### Given exercise
From the entries below, extract the lines starting at the line that contains "scientific name: Passiflora" and running up to and including the line that contains "scientific name: Pyrola atropurpurea". Reproduce them word for word.

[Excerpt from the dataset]
══════

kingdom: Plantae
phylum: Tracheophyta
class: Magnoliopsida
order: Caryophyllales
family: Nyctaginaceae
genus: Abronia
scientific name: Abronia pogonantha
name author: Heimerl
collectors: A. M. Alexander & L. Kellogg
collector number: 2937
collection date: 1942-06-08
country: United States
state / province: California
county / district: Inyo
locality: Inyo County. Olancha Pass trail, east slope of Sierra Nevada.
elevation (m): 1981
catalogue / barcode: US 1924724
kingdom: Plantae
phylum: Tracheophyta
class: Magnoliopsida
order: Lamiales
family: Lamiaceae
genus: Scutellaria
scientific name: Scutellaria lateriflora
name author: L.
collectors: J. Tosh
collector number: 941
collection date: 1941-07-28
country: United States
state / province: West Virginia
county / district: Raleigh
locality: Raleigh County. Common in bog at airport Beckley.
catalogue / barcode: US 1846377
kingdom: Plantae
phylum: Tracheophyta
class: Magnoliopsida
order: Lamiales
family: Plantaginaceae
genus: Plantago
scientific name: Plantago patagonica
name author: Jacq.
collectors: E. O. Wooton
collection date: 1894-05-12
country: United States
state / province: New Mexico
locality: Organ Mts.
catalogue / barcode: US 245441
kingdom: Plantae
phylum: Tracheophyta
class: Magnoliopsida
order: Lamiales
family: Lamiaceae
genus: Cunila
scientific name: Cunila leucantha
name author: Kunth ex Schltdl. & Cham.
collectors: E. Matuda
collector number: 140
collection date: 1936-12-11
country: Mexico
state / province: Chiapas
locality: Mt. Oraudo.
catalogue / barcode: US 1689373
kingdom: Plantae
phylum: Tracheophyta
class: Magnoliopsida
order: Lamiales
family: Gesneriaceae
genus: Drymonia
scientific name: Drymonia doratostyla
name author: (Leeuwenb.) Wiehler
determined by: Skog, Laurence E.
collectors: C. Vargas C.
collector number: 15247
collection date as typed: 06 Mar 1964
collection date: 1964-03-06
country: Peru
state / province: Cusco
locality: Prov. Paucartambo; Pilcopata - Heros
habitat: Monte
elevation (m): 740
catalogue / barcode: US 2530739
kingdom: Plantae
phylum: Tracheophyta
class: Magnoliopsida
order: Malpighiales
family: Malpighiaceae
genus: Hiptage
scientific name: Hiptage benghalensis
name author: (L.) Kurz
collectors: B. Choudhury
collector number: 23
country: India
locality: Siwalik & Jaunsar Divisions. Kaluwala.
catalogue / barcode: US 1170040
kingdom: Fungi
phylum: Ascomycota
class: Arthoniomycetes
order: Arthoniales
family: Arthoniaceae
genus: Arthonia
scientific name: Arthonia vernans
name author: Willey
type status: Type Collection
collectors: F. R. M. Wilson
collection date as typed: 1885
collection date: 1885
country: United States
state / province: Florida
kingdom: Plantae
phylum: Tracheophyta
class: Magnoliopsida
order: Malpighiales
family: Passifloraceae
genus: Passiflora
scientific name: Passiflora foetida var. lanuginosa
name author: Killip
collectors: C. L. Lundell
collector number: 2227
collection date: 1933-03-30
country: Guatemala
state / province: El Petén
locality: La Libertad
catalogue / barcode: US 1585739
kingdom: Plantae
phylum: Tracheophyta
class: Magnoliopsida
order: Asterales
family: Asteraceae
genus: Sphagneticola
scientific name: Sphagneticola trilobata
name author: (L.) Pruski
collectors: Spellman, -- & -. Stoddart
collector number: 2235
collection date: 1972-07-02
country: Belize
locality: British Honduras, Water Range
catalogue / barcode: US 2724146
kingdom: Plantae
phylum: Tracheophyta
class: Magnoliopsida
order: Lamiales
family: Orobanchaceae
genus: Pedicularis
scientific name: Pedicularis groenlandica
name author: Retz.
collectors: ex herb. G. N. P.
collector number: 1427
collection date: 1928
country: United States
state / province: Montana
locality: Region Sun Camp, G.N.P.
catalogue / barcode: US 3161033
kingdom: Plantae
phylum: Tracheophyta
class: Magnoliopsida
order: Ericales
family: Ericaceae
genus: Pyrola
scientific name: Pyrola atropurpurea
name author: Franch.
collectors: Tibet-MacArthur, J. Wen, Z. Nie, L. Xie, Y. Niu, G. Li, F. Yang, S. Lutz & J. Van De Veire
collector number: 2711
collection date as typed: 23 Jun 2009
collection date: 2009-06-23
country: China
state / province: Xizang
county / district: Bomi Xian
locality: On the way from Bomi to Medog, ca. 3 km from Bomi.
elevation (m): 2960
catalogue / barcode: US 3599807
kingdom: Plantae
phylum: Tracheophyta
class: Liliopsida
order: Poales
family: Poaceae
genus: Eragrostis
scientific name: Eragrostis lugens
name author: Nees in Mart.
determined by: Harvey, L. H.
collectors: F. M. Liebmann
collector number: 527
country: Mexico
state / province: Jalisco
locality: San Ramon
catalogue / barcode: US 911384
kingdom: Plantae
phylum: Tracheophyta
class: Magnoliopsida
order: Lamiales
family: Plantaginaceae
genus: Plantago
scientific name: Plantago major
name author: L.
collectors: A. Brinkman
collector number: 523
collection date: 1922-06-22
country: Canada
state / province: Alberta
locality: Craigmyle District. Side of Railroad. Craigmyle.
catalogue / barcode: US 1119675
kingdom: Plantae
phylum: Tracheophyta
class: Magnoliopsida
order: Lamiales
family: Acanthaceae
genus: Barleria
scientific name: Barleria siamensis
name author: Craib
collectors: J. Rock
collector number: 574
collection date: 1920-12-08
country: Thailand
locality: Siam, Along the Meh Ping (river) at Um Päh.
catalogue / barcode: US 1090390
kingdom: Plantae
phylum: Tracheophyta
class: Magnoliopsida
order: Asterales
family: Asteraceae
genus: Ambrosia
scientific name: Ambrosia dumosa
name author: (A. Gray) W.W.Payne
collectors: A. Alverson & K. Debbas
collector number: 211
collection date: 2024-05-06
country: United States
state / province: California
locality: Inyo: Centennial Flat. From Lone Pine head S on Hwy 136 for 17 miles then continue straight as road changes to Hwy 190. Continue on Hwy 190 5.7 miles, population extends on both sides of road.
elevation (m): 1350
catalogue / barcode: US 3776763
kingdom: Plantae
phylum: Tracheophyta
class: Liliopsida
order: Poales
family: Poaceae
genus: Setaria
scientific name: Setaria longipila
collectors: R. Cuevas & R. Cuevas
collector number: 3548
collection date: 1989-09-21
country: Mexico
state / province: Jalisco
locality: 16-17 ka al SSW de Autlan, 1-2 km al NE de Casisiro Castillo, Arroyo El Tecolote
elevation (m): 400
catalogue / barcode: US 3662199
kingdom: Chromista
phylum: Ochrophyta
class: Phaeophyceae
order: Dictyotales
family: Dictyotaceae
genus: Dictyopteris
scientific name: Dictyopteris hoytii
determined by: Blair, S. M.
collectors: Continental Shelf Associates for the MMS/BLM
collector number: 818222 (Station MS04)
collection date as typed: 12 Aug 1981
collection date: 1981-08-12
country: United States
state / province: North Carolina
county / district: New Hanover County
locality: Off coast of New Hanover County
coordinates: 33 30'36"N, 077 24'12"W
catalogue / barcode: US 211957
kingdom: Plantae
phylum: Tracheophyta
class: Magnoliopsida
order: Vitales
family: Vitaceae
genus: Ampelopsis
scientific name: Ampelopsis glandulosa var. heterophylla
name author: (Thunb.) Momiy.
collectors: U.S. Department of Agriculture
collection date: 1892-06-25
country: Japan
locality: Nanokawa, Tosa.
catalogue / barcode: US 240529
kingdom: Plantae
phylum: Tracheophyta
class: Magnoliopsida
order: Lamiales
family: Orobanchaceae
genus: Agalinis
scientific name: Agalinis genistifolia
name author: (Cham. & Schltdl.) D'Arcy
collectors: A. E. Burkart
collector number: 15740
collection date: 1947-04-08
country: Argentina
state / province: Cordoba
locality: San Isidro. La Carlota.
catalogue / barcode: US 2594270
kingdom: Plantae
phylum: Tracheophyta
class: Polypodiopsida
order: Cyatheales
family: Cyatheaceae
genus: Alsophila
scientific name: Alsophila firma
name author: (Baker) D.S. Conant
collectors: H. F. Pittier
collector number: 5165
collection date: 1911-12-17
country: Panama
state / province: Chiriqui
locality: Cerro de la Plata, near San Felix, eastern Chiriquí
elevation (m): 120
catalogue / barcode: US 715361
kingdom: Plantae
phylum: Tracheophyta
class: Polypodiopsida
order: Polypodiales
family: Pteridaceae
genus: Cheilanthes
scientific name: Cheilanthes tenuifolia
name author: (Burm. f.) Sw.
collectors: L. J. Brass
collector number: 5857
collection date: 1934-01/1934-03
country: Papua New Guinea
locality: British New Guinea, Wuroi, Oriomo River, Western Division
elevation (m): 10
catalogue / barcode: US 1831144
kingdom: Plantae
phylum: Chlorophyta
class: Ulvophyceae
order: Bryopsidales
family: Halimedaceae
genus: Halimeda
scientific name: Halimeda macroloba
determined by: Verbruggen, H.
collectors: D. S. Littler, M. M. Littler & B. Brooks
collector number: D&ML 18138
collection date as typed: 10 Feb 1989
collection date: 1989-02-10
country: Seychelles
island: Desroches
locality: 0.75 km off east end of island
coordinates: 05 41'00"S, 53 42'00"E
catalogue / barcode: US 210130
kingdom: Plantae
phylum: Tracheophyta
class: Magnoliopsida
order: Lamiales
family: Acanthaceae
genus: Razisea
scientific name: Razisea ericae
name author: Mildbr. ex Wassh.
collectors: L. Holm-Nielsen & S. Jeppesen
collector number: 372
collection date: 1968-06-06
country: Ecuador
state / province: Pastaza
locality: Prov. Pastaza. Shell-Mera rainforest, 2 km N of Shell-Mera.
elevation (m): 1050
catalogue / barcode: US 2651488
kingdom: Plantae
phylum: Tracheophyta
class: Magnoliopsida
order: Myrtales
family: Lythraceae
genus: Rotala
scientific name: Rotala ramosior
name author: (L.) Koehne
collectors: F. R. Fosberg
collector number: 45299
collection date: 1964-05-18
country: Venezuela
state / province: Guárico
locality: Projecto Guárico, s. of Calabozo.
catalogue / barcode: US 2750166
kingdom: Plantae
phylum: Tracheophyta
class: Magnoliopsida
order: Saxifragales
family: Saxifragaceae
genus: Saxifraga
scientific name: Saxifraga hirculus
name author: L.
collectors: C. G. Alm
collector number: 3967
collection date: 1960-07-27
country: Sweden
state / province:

══════

### Full response
scientific name: Passiflora foetida var. lanuginosa
name author: Killip
collectors: C. L. Lundell
collector number: 2227
collection date: 1933-03-30
country: Guatemala
state / province: El Petén
locality: La Libertad
catalogue / barcode: US 1585739
kingdom: Plantae
phylum: Tracheophyta
class: Magnoliopsida
order: Asterales
family: Asteraceae
genus: Sphagneticola
scientific name: Sphagneticola trilobata
name author: (L.) Pruski
collectors: Spellman, -- & -. Stoddart
collector number: 2235
collection date: 1972-07-02
country: Belize
locality: British Honduras, Water Range
catalogue / barcode: US 2724146
kingdom: Plantae
phylum: Tracheophyta
class: Magnoliopsida
order: Lamiales
family: Orobanchaceae
genus: Pedicularis
scientific name: Pedicularis groenlandica
name author: Retz.
collectors: ex herb. G. N. P.
collector number: 1427
collection date: 1928
country: United States
state / province: Montana
locality: Region Sun Camp, G.N.P.
catalogue / barcode: US 3161033
kingdom: Plantae
phylum: Tracheophyta
class: Magnoliopsida
order: Ericales
family: Ericaceae
genus: Pyrola
scientific name: Pyrola atropurpurea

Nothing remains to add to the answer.